Exercise aim:
From the text on curcumin and endothelial function in rats, copy the passage word for word, starting at "To the best" and ending at "and HFD-Cur rats.".

Selected passage:
++++++

7 aortic rings from 4 HFD rats (a maximum of 2 rings from each rat), exhibited a relaxing response to SNP in a concentration-dependent manner and comparable to that of 7 rings from 4 HFD + Curcumin rats [Figure 6b] for all SNP concentrations, indicating that curcumin did not affect the endothelium-independent relaxation in aortic rings from HFD rats. Incubation of 6 HFD + Curcumin aortic rings (3 rats with 2 rings from each rat) with chromium mesoporphyrin chloride (10−4 M for 60 min), a competitive inhibitor of HO-1, significantly reduced the ACh-induced vasorelaxations to levels even lower than those for HFD rats [Figure 6c]. The EC50 values for ACh were the following: HFD: 2.96 ± 1.36 × 10−6 M; HFD + Curcumin: 1.35 ± 0.51 × 10−6 M; HFD + Curcumin + Cr III Mesoporphyrin: 7.15 ± 3.62 × 10−6 M.

DISCUSSION

To the best of our knowledge, the current study is one of a few that investigated the role of oral supplementation of a phytosome curcumin formulation in anthropometric modulation and its effect on endothelial function in HFD-induced rats. The originality of the study is that because the curcumin was given as an oral supplement for many weeks, rather than being added to the organ bath, myographic investigations on aortic vasoreactivity may capture more realistic differences in endothelial function between HFD rats and HFD-Cur rats.

We investigated the effect of a HFD for 20 weeks on some anthropometric measures of adiposity in rats at the end of the feeding regimen, with the purpose of proving that this diet used could induce some degree of adiposity. More importantly, we explored whether a dietary curcumin phytosome formulation could reduce these adiposity measures and influence rat aortic responses to some vasoactive substances.

With the HFD rats having a weight gain relative to the initial weight of approximately 18% more than the ND rats, this model was not as extremely obese as some of the genetically obese rodent models. The weight gain difference between ND and HFD rats is more consistent with subjects that are overweight.[28] Nevertheless, the significantly greater increase in weight, BMI, and Lee adiposity index after 20 weeks of feeding on the HFD, compared to the ND rats indicates that the HFD was effective in inducing some degree of adiposity. Even though daily food consumption was not measured, the consistently higher weekly body weights in HFD rats, compared to ND rats, indicate a more sizeable weekly energy intake, most probably due to the greater amount of digestible energy from fat in the HFD in comparison to the ND. This is consistent with another study reporting that several weeks into a regimen of a diet with a high fat content can lead to increased adiposity in rodents.[29]

Even though the rats on the HFD were not categorised as obese at the end of the 20-week feeding regimen, a negative consequence of the observed increase in adiposity on endothelial function was demonstrated by the poorer vasorelaxation responses to ACh with greater adiposity measures related to the percentage of weight gain and increase in BMI. Such findings indicate adiposity-dependent impairment of endothelium-dependent vasorelaxation to ACh and are in line with those reported by,[10] where even 6 weeks of HFD could induce endothelial dysfunction. However, in the current study, the vasorelaxation response was not associated with an increase in abdominal circumference, a measure of central obesity in rats.

++++++

Exercise data:
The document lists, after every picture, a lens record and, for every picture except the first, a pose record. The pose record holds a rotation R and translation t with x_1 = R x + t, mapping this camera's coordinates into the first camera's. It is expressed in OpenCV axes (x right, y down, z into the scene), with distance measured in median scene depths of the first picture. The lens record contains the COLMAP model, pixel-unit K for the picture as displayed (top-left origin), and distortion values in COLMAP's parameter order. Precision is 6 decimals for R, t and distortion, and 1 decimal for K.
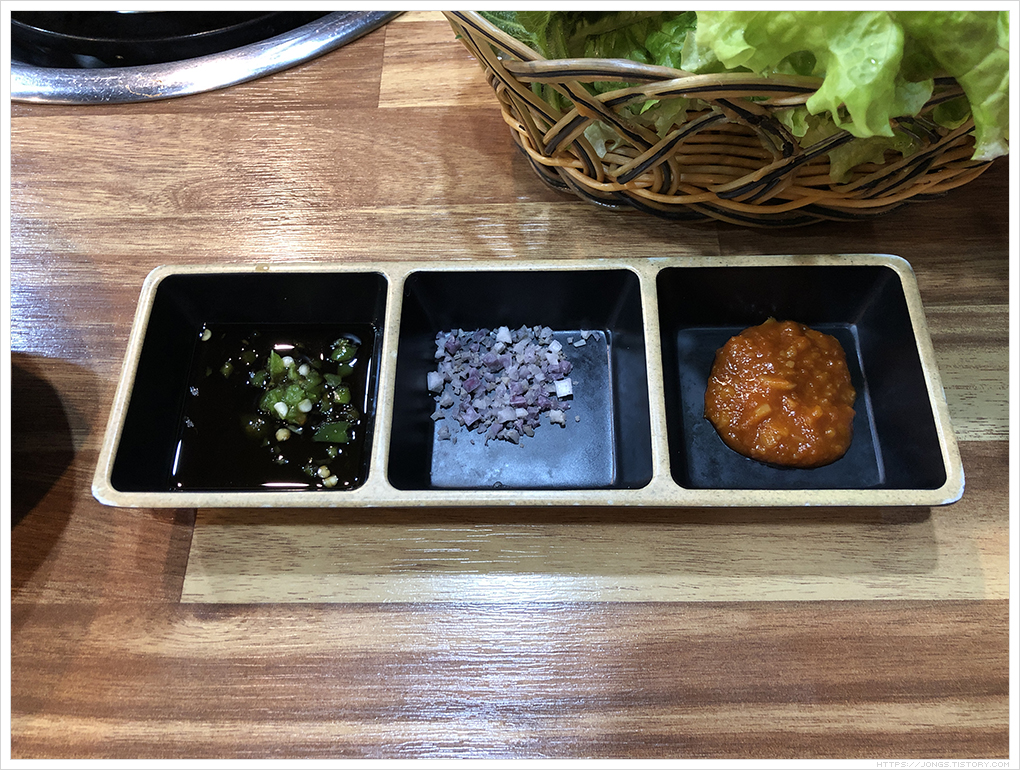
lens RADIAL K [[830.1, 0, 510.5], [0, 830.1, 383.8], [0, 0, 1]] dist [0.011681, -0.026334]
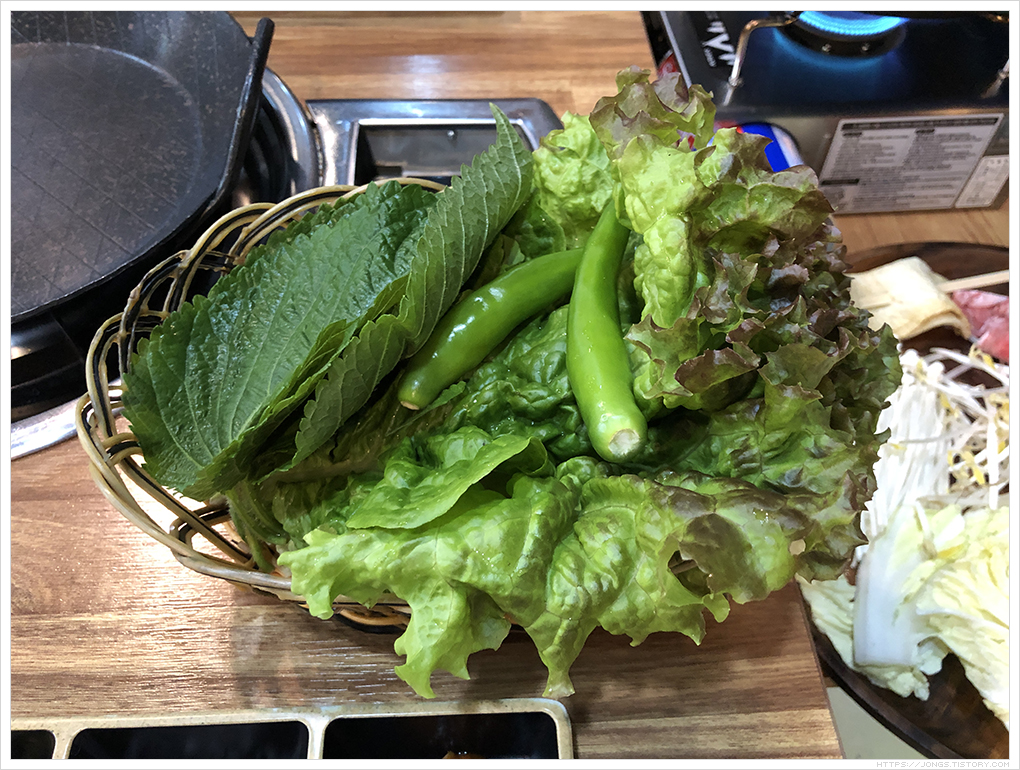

++++++

Output for this task:
To the best of our knowledge, the current study is one of a few that investigated the role of oral supplementation of a phytosome curcumin formulation in anthropometric modulation and its effect on endothelial function in HFD-induced rats. The originality of the study is that because the curcumin was given as an oral supplement for many weeks, rather than being added to the organ bath, myographic investigations on aortic vasoreactivity may capture more realistic differences in endothelial function between HFD rats and HFD-Cur rats.